The music. This idea is so simple, I can’t believe no one has thought of it. I understand the appeal of having a house band, but stages always look so crowded when the musical guest for the evening plays their song and the band stands there and watches them. Why not have the musical guest that is traditionally part of the last segment, be the band for the entire show? And when there is no musical guest, have whatever comedian is doing a set that night be a Paul Schaffer-y sidekick throughout? Wouldn’t it be more exciting to have Kanye West select and perform the songs that open the show, bring out the guests, etc? Or have Jimmy Fallon bantering back and forth with Patton Oswalt for a night?

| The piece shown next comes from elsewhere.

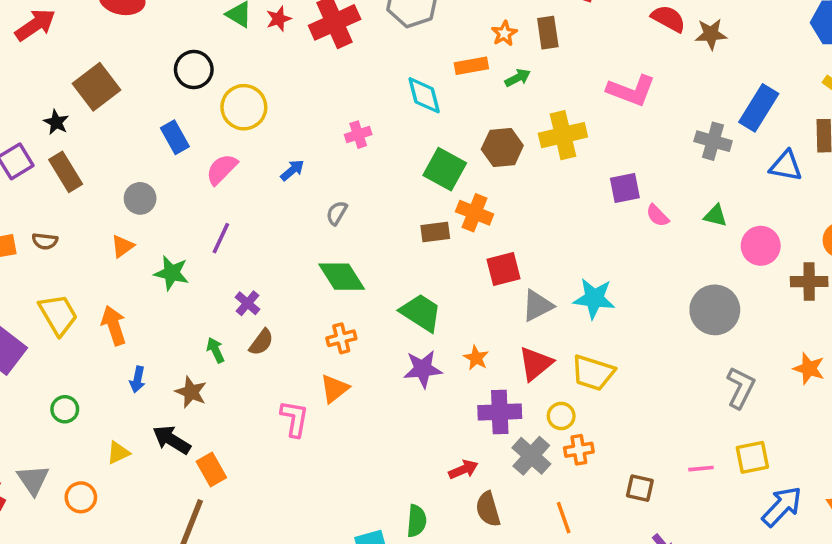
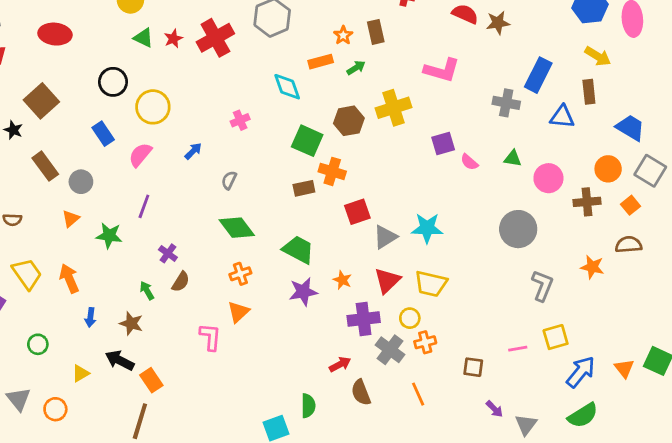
brown rectangle: (66, 172) -> (45, 166), moved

I love Stephen Colbert, but I feel like this deal takes away everything about him that is great. He’s leaving behind his blowhard character, and will surely be encouraged to be less political now that he has a broader audience. Let’s strip him of his finest attributes and see how he does. Nobody owned The Late Show because Dave started it, so why must his successor continue in that forced mold? We don’t have to reinvent the wheel here, but give me a better reason to stay up late.